Incumbent US President Donald Trump has put the Paris deal in the deep freeze as being against the best interests of the US.
The US is still active in UN climate negotiations and cannot officially leave the Paris Agreement until November next year but Trump has effectively turned off the funding tap.
China is facing a trade war with the US and has been caught retreating from promises to cut back on coal power and potentially cheating on an earlier global agreement to halt the production of ozone-depleting chemicals.
The reign of climate-champion German chancellor Angela Merkel is at an end and an anti-Paris strongman, Jair Bolsonaro, has been elected president in Brazil.
Bolsonaro previously has praised Trump’s plan to withdraw from the Paris Agreement. He now says Brazil will stay in as long as it does not affect Brazilian control over the Andes Mountains, the Amazon and Atlantic Ocean, all of which are critical to global ambitions to limit greenhouse gas emissions. Bolsonaro plans to merge Brazil’s environment and agriculture ministries and open the Amazon to mining, agriculture and construction.
Trump’s withdrawal, China’s actions and Brazil’s change in direction are seen as evidence of a fracture in the global co-operation that reached a zenith in Paris.
“Brazil’s election result and Germany’s leadership vacuum are the latest signs of the alliance that forged the Paris Agreement in 2015 drifting apart,” is the view of pro-action website Climate Home News.
To underscore the point, only 16 countries out of the 197 that signed the Paris Agreement have defined national climate action plan ambitions enough to meet their pledges, according to a policy brief released by Britain’s Grantham Institute.
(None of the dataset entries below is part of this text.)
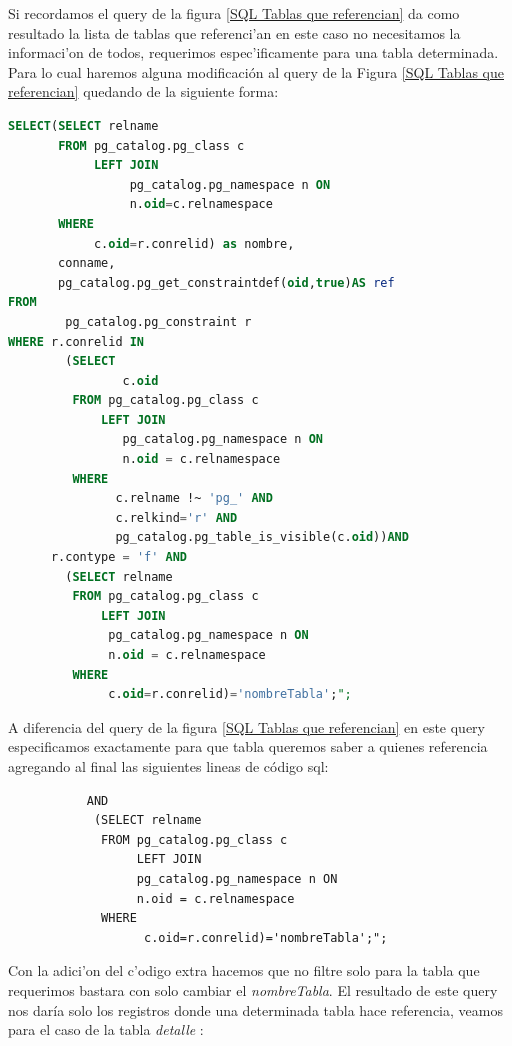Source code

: Si recordamos el query de la figura \ref{SQL Tablas que referencian} da como resultado la lista de tablas que referenci'an en este caso no necesitamos la informaci'on de todos, requerimos espec'ificamente para una tabla determinada. Para lo cual haremos alguna modificaci\'on al query de la Figura \ref{SQL Tablas que referencian} quedando de la siguiente forma:

\begin{lstlisting}[caption={Query para detalle referencias para una tabla},label={muestra detalle tabla por tabla},language=sql]
SELECT(SELECT relname
       FROM pg_catalog.pg_class c 
            LEFT JOIN 
                 pg_catalog.pg_namespace n ON 
                 n.oid=c.relnamespace
       WHERE
            c.oid=r.conrelid) as nombre,
       conname,
       pg_catalog.pg_get_constraintdef(oid,true)AS ref 
FROM
        pg_catalog.pg_constraint r 
WHERE r.conrelid IN
        (SELECT 
                c.oid 
         FROM pg_catalog.pg_class c 
             LEFT JOIN
                pg_catalog.pg_namespace n ON 
                n.oid = c.relnamespace 
         WHERE 
               c.relname !~ 'pg_' AND 
               c.relkind='r' AND 
               pg_catalog.pg_table_is_visible(c.oid))AND
      r.contype = 'f' AND 
        (SELECT relname 
         FROM pg_catalog.pg_class c 
             LEFT JOIN
              pg_catalog.pg_namespace n ON
              n.oid = c.relnamespace 
         WHERE
              c.oid=r.conrelid)='nombreTabla';";
\end{lstlisting}
A diferencia del query de la figura \ref{SQL Tablas que referencian} en este query especificamos exactamente para que tabla queremos saber a quienes referencia agregando al final las siguientes lineas de c\'odigo sql:

\lstset{language=sql,breaklines=true}
\label{muestra detalle tabla por tabla plus}
\begin{lstlisting}
           AND 
            (SELECT relname 
             FROM pg_catalog.pg_class c 
                  LEFT JOIN
                  pg_catalog.pg_namespace n ON
                  n.oid = c.relnamespace 
             WHERE
                   c.oid=r.conrelid)='nombreTabla';";
\end{lstlisting}
Con la adici'on del c'odigo extra hacemos que no filtre solo para la tabla que requerimos bastara con solo cambiar el \textit{nombreTabla}.
El resultado de este query nos dar\'ia solo los registros donde una determinada tabla hace referencia, veamos para el caso de la tabla \textit{detalle} :

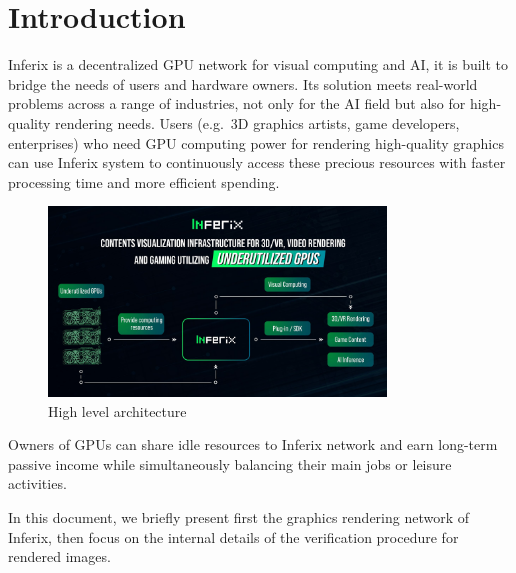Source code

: \chapter{Introduction}
\label{ch:introduction}
Inferix is a decentralized GPU network for visual computing and AI, it is built to bridge the needs of users and hardware owners. Its solution meets real-world problems across a range of industries, not only for the AI field but also for high-quality rendering needs. Users (e.g.~3D graphics artists, game developers, enterprises) who need GPU computing power for rendering high-quality graphics can use Inferix system to continuously access these precious resources with faster processing time and more efficient spending.
\begin{figure}[h]
    \centering
    \includegraphics[width=0.8\textwidth]{inferix_high_level_architecture.jpg}
    \caption{High level architecture}
    \label{fig:inferix_rendering_network_high_level}
\end{figure}
Owners of GPUs can share idle resources to Inferix network and earn long-term passive income while simultaneously balancing their main jobs or leisure activities.

In this document, we briefly present first the graphics rendering network of Inferix, then focus on the internal details of the verification procedure for rendered images.




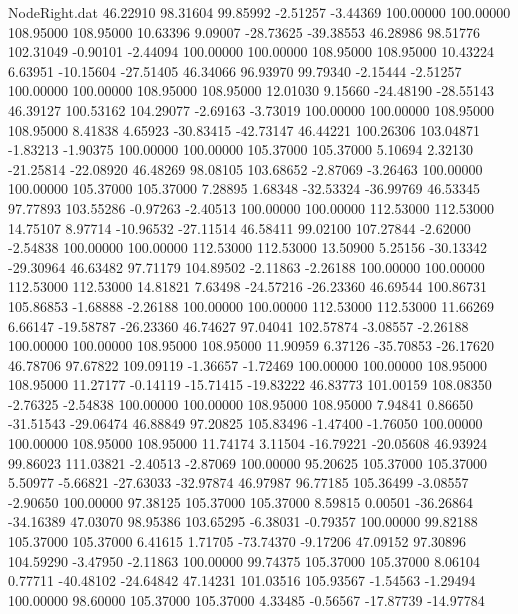 \begin{filecontents}{NodeRight.dat}
  46.22910   98.31604   99.85992    -2.51257   -3.44369  100.00000  100.00000  108.95000  108.95000   10.63396    9.09007  -28.73625  -39.38553
  46.28986   98.51776  102.31049    -0.90101   -2.44094  100.00000  100.00000  108.95000  108.95000   10.43224    6.63951  -10.15604  -27.51405
  46.34066   96.93970   99.79340    -2.15444   -2.51257  100.00000  100.00000  108.95000  108.95000   12.01030    9.15660  -24.48190  -28.55143
  46.39127  100.53162  104.29077    -2.69163   -3.73019  100.00000  100.00000  108.95000  108.95000    8.41838    4.65923  -30.83415  -42.73147
  46.44221  100.26306  103.04871    -1.83213   -1.90375  100.00000  100.00000  105.37000  105.37000    5.10694    2.32130  -21.25814  -22.08920
  46.48269   98.08105  103.68652    -2.87069   -3.26463  100.00000  100.00000  105.37000  105.37000    7.28895    1.68348  -32.53324  -36.99769
  46.53345   97.77893  103.55286    -0.97263   -2.40513  100.00000  100.00000  112.53000  112.53000   14.75107    8.97714  -10.96532  -27.11514
  46.58411   99.02100  107.27844    -2.62000   -2.54838  100.00000  100.00000  112.53000  112.53000   13.50900    5.25156  -30.13342  -29.30964
  46.63482   97.71179  104.89502    -2.11863   -2.26188  100.00000  100.00000  112.53000  112.53000   14.81821    7.63498  -24.57216  -26.23360
  46.69544  100.86731  105.86853    -1.68888   -2.26188  100.00000  100.00000  112.53000  112.53000   11.66269    6.66147  -19.58787  -26.23360
  46.74627   97.04041  102.57874    -3.08557   -2.26188  100.00000  100.00000  108.95000  108.95000   11.90959    6.37126  -35.70853  -26.17620
  46.78706   97.67822  109.09119    -1.36657   -1.72469  100.00000  100.00000  108.95000  108.95000   11.27177   -0.14119  -15.71415  -19.83222
  46.83773  101.00159  108.08350    -2.76325   -2.54838  100.00000  100.00000  108.95000  108.95000    7.94841    0.86650  -31.51543  -29.06474
  46.88849   97.20825  105.83496    -1.47400   -1.76050  100.00000  100.00000  108.95000  108.95000   11.74174    3.11504  -16.79221  -20.05608
  46.93924   99.86023  111.03821    -2.40513   -2.87069  100.00000   95.20625  105.37000  105.37000    5.50977   -5.66821  -27.63033  -32.97874
  46.97987   96.77185  105.36499    -3.08557   -2.90650  100.00000   97.38125  105.37000  105.37000    8.59815    0.00501  -36.26864  -34.16389
  47.03070   98.95386  103.65295    -6.38031   -0.79357  100.00000   99.82188  105.37000  105.37000    6.41615    1.71705  -73.74370   -9.17206
  47.09152   97.30896  104.59290    -3.47950   -2.11863  100.00000   99.74375  105.37000  105.37000    8.06104    0.77711  -40.48102  -24.64842
  47.14231  101.03516  105.93567    -1.54563   -1.29494  100.00000   98.60000  105.37000  105.37000    4.33485   -0.56567  -17.87739  -14.97784

\end{filecontents}
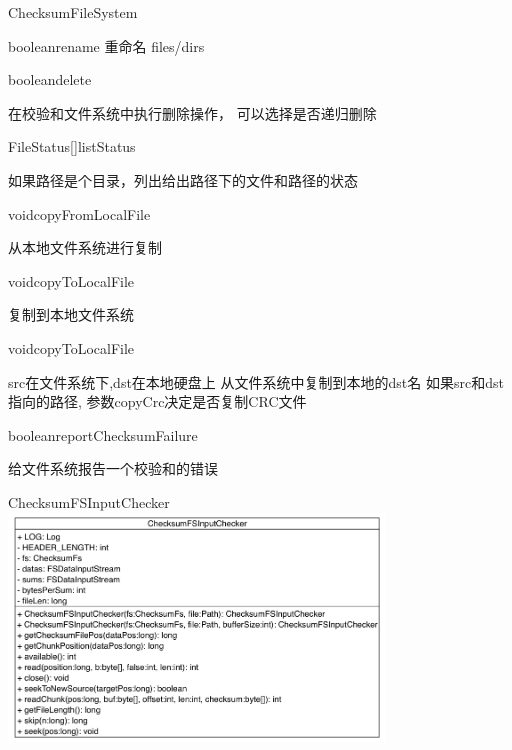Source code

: \begin{XeClass}{ChecksumFileSystem}
\begin{XeMethod}{\XePublic}{boolean}{rename}
 重命名 files/dirs

    \end{XeMethod}

    \begin{XeMethod}{\XePublic}{boolean}{delete}
         
 在校验和文件系统中执行删除操作，
 可以选择是否递归删除

    \end{XeMethod}

    \begin{XeMethod}{\XePublic}{FileStatus[]}{listStatus}
         
 如果路径是个目录，列出给出路径下的文件和路径的状态

    \end{XeMethod}

    \begin{XeMethod}{\XePublic}{void}{copyFromLocalFile}
         
 从本地文件系统进行复制

    \end{XeMethod}

    \begin{XeMethod}{\XePublic}{void}{copyToLocalFile}
         
 复制到本地文件系统

    \end{XeMethod}

    \begin{XeMethod}{\XePublic}{void}{copyToLocalFile}
         
 src在文件系统下,dst在本地硬盘上
 从文件系统中复制到本地的dst名
 如果src和dst指向的路径, 参数copyCrc决定是否复制CRC文件

    \end{XeMethod}

    \begin{XeMethod}{\XePublic}{boolean}{reportChecksumFailure}
         
 给文件系统报告一个校验和的错误

    \end{XeMethod}

    \begin{XeInnerClass}{ChecksumFSInputChecker}
\includegraphics[width=10cm]{cdig/ChecksumFSInputChecker.png}
         

\end{XeInnerClass}
\end{XeClass}
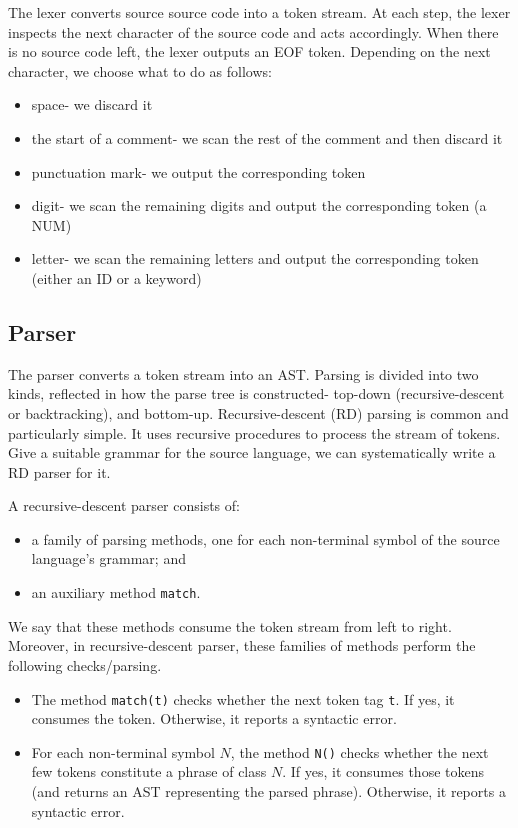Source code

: \documentclass[a4paper, openany]{memoir}
\begin{document}
The lexer converts source source code into a token stream. At each step, the lexer inspects the next character of the source code and acts accordingly. When there is no source code left, the lexer outputs an EOF token. Depending on the next character, we choose what to do as follows:
\begin{itemize}
    \item space- we discard it
    \item the start of a comment- we scan the rest of the comment and then discard it
    \item punctuation mark- we output the corresponding token
    \item digit- we scan the remaining digits and output the corresponding token (a NUM)
    \item letter- we scan the remaining letters and output the corresponding token (either an ID or a keyword)
\end{itemize}

\subsection{Parser}
The parser converts a token stream into an AST. Parsing is divided into two kinds, reflected in how the parse tree is constructed- top-down (recursive-descent or backtracking), and bottom-up. Recursive-descent (RD) parsing is common and particularly simple. It uses recursive procedures to process the stream of tokens. Give a suitable grammar for the source language, we can systematically write a RD parser for it.

A recursive-descent parser consists of:
\begin{itemize}
    \item a family of parsing methods, one for each non-terminal symbol of the source language's grammar; and
    \item an auxiliary method \texttt{match}.
\end{itemize}
We say that these methods consume the token stream from left to right. Moreover, in recursive-descent parser, these families of methods perform the following checks/parsing.
\begin{itemize}
    \item The method \texttt{match(t)} checks whether the next token tag \texttt{t}. If yes, it consumes the token. Otherwise, it reports a syntactic error.
    \item For each non-terminal symbol $N$, the method \texttt{N()} checks whether the next few tokens constitute a phrase of class $N$. If yes, it consumes those tokens (and returns an AST representing the parsed phrase). Otherwise, it reports a syntactic error.
\end{itemize}
\end{document}
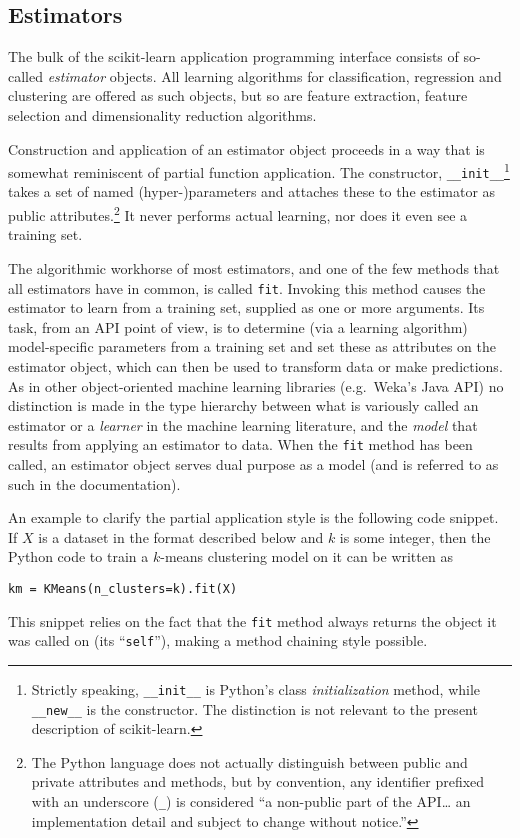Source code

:\documentclass{llncs}
\begin{document}
\subsection{Estimators}


The bulk of the scikit-learn application programming interface
consists of so-called \textit{estimator} objects.
All learning algorithms for classification, regression and clustering
are offered as such objects,
but so are feature extraction, feature selection and dimensionality reduction
algorithms.

Construction and application of an estimator object
proceeds in a way that is somewhat reminiscent of partial function application.
The constructor, \texttt{\_\_init\_\_}\footnote{
  Strictly speaking, \texttt{\_\_init\_\_} is Python's
  class \textit{initialization} method,
  while \texttt{\_\_new\_\_} is the constructor.
  The distinction is not relevant to the present description of scikit-learn.}
takes a set of named (hyper-)parameters
and attaches these to the estimator as public attributes.\footnote{
  The Python language does not actually distinguish between public and private
  attributes and methods,
  but by convention, any identifier prefixed with an underscore (\texttt{\_})
  is considered ``a non-public part of the API\ldots
  an implementation detail and subject to change without notice.''
  }
It never performs actual learning, nor does it even see a training set.

The algorithmic workhorse of most estimators, and one of the few methods
that all estimators have in common, is called \texttt{fit}.
Invoking this method causes the estimator to learn from a training set,
supplied as one or more arguments.
Its task, from an API point of view,
is to determine (via a learning algorithm) model-specific parameters
from a training set and set these as attributes on the estimator object,
which can then be used to transform data or make predictions.
As in other object-oriented machine learning libraries
(e.g.\ Weka's Java API)
no distinction is made in the type hierarchy
between what is variously called an estimator or a \textit{learner}
in the machine learning literature,
and the \textit{model} that results from applying an estimator to data.
When the \texttt{fit} method has been called,
an estimator object serves dual purpose as a model
(and is referred to as such in the documentation).

An example to clarify the partial application style
is the following code snippet.
If $X$ is a dataset in the format described below and $k$ is some integer,
then the Python code to train a $k$-means clustering model on it
can be written as
\begin{verbatim}
km = KMeans(n_clusters=k).fit(X)
\end{verbatim}
This snippet relies on the fact that the \texttt{fit} method
always returns the object it was called on (its ``\texttt{self}''),
making a method chaining style possible.
\end{document}
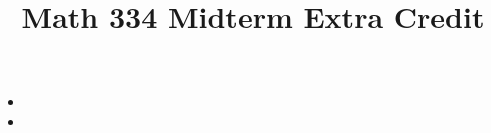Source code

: \documentclass{article}
\title{Math 334 Midterm Extra Credit}
\begin{document}
\maketitle
\begin{itemize}[label=]
	\item 
	\item 
\end{itemize}
\end{document}
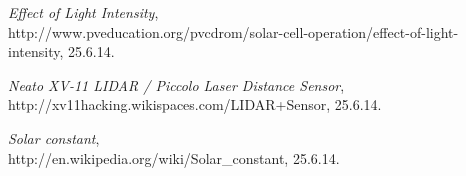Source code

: \documentclass[a4paper,12pt]{article}
\begin{document}
\begin{thebibliography}{14}
	{\em Effect of Light Intensity}, \\
	http://www.pveducation.org/pvcdrom/solar-cell-operation/effect-of-light-intensity, 25.6.14.

	{\em Neato XV-11 LIDAR / Piccolo Laser Distance Sensor}, \\
	http://xv11hacking.wikispaces.com/LIDAR+Sensor, 25.6.14.

	{\em Solar constant}, \\
	http://en.wikipedia.org/wiki/Solar\_constant, 25.6.14.

\end{thebibliography}
\end{document}
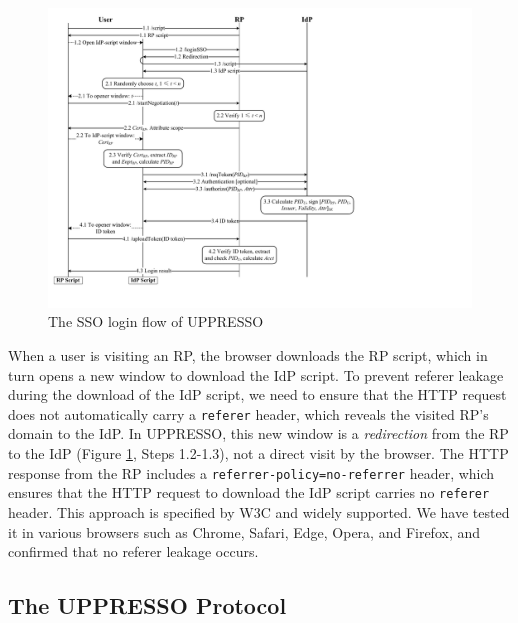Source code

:\begin{figure}[htb]
  \centering
  \includegraphics[height=0.575\textheight]{fig/process-js.pdf}
  \caption{The SSO login flow of UPPRESSO}
  \label{fig:process}
\end{figure}

When a user is visiting an RP, the browser downloads the RP script, which in turn opens a new window to download the IdP script. To prevent referer leakage during the download of the IdP script, we need to ensure that the HTTP request does not automatically carry a \verb+referer+ header, which reveals the visited RP's domain to the IdP. %
In UPPRESSO, this new window is a \emph{redirection} from the RP to the IdP (Figure \ref{fig:process}, Steps 1.2-1.3), not a direct visit by the browser.
The HTTP response from the RP includes a \verb+referrer-policy=no-referrer+ header, which ensures that the HTTP request to download the IdP script carries no \verb+referer+ header.
This approach is specified by W3C \cite{referer_policy} and widely supported. We have tested it in various browsers such as Chrome, Safari, Edge, Opera, and Firefox, and confirmed that no referer leakage occurs.




\subsection{The UPPRESSO Protocol}
\label{implementations}

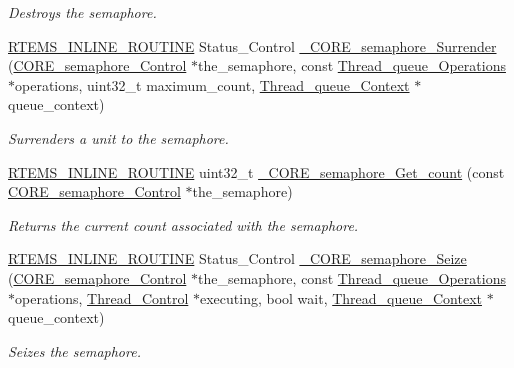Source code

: \begin{DoxyCompactItemize}
\begin{DoxyCompactList}\small\item\em Destroys the semaphore. \end{DoxyCompactList}\item 
\mbox{\hyperlink{group__RTEMSScoreBaseDefs_gac216239df231d5dbd15e3520b0b9313f}{R\+T\+E\+M\+S\+\_\+\+I\+N\+L\+I\+N\+E\+\_\+\+R\+O\+U\+T\+I\+NE}} Status\+\_\+\+Control \mbox{\hyperlink{group__RTEMSScoreSemaphore_ga77394f444e0a86af7eae34891fe96578}{\+\_\+\+C\+O\+R\+E\+\_\+semaphore\+\_\+\+Surrender}} (\mbox{\hyperlink{structCORE__semaphore__Control}{C\+O\+R\+E\+\_\+semaphore\+\_\+\+Control}} $\ast$the\+\_\+semaphore, const \mbox{\hyperlink{structThread__queue__Operations}{Thread\+\_\+queue\+\_\+\+Operations}} $\ast$operations, uint32\+\_\+t maximum\+\_\+count, \mbox{\hyperlink{structThread__queue__Context}{Thread\+\_\+queue\+\_\+\+Context}} $\ast$queue\+\_\+context)
\begin{DoxyCompactList}\small\item\em Surrenders a unit to the semaphore. \end{DoxyCompactList}\item 
\mbox{\hyperlink{group__RTEMSScoreBaseDefs_gac216239df231d5dbd15e3520b0b9313f}{R\+T\+E\+M\+S\+\_\+\+I\+N\+L\+I\+N\+E\+\_\+\+R\+O\+U\+T\+I\+NE}} uint32\+\_\+t \mbox{\hyperlink{group__RTEMSScoreSemaphore_ga12f8321a13d1cf462709e2ff79cd68d9}{\+\_\+\+C\+O\+R\+E\+\_\+semaphore\+\_\+\+Get\+\_\+count}} (const \mbox{\hyperlink{structCORE__semaphore__Control}{C\+O\+R\+E\+\_\+semaphore\+\_\+\+Control}} $\ast$the\+\_\+semaphore)
\begin{DoxyCompactList}\small\item\em Returns the current count associated with the semaphore. \end{DoxyCompactList}\item 
\mbox{\hyperlink{group__RTEMSScoreBaseDefs_gac216239df231d5dbd15e3520b0b9313f}{R\+T\+E\+M\+S\+\_\+\+I\+N\+L\+I\+N\+E\+\_\+\+R\+O\+U\+T\+I\+NE}} Status\+\_\+\+Control \mbox{\hyperlink{group__RTEMSScoreSemaphore_ga7b6f46a1b1493871428be3b274ebb0f0}{\+\_\+\+C\+O\+R\+E\+\_\+semaphore\+\_\+\+Seize}} (\mbox{\hyperlink{structCORE__semaphore__Control}{C\+O\+R\+E\+\_\+semaphore\+\_\+\+Control}} $\ast$the\+\_\+semaphore, const \mbox{\hyperlink{structThread__queue__Operations}{Thread\+\_\+queue\+\_\+\+Operations}} $\ast$operations, \mbox{\hyperlink{struct__Thread__Control}{Thread\+\_\+\+Control}} $\ast$executing, bool wait, \mbox{\hyperlink{structThread__queue__Context}{Thread\+\_\+queue\+\_\+\+Context}} $\ast$queue\+\_\+context)
\begin{DoxyCompactList}\small\item\em Seizes the semaphore. \end{DoxyCompactList}\end{DoxyCompactItemize}


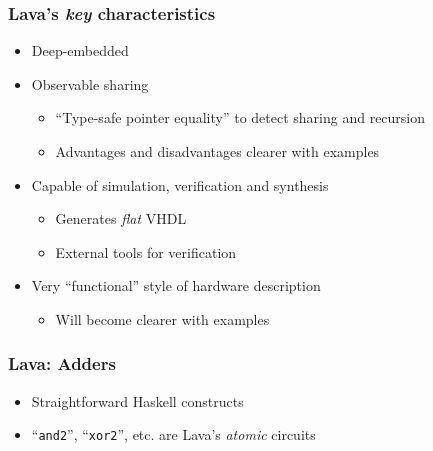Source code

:         \begin{frame}
            \frametitle{Lava's \emph{key} characteristics}

            \begin{itemize}
                \item Deep-embedded
                \item Observable sharing
                    \begin{itemize}
                        \item ``Type-safe pointer equality'' to detect sharing and recursion
                        \item Advantages and disadvantages clearer with examples
                    \end{itemize}
                \item Capable of simulation, verification and synthesis
                    \begin{itemize}
                        \item Generates \emph{flat} VHDL
                        \item External tools for verification
                    \end{itemize}
                \item Very ``functional'' style of hardware description
                    \begin{itemize}
                        \item Will become clearer with examples
                    \end{itemize}
            \end{itemize}
        \end{frame}

        \begin{frame}
            \frametitle{Lava: Adders}

            \begin{itemize}
                \item Straightforward Haskell constructs
                \item ``\texttt{and2}'', ``\texttt{xor2}'', etc. are Lava's \emph{atomic} circuits
            \end{itemize}
        \end{frame}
The 16 countries are: Algeria, Canada, Costa Rica, Ethiopia, Guatemala, Indonesia, Japan, FYR Macedonia, Malaysia, Montenegro, Norway, Papua New Guinea, Peru, Samoa, Singapore and Tonga.
In a joint statement, the report authors say: “Our analysis reveals that countries are being slow to reproduce their NDC (nationally determined contributions) commitments as targets in national laws and policies.”
But the difficult political reality of taking action was again demonstrated in the US mid-term elections this month, which showed voters remain keenly aware of the potential cost.
Two measures to price carbon and cut emissions were roundly rejected by voters in the US states where they were put. Washington state had proposed a carbon emissions fee and revenue allocation initiative known as Initiative 1631.
The measure would have imposed a $US15 ($20.70) fee on each metric tonne of carbon emissions, rising by $2 a year until the state’s 2035 emissions target was met. A set 35 per cent of money raised from the fee would have been returned to low-income communities.
It would have been the first fee of its kind in the US and received heavyweight backing, including from Microsoft founder Bill Gates, but got less than 44 per cent of the vote. A coalition of environmental groups mobilised to support the initiative with big financial backing, including from Gates. Industry responded with its own campaign, reportedly costing $US31 million to oppose it.
Likewise, in Arizona, millions of dollars were spent arguing over Proposition 127, a move to force the state’s electricity companies to acquire 50 per cent of electricity from renewable energy sources such as wind and solar by 2030.
Voters overwhelmingly rejected the idea, which might have some interesting lessons for the present political contest in Australia.
“Arizona voters have spoken loud and clear, overwhelmingly rejecting Proposition 127,” Arizonans for Affordable Energy spokesman Matthew Benson said after the vote.
“Much will be written and said in the coming days about why Prop 127 was defeated, but it’s really pretty simple. Arizonans support clean energy, but not costly, politically driven mandates. Arizonans support solar power and renewable technology, but not at the expense of an affordable, reliable energy supply. Arizonans prefer to choose our own energy future rather than have it dictated to us by out-of-state special interests.”
Poland, a coal centre of Europe, may well bring a dose of political reality to the climate change talks this weekend. Without a rule book, the Paris Agreement is merely a statement of intent. Already, there are signs that the hard decisions may once again be kicked further down the road for later.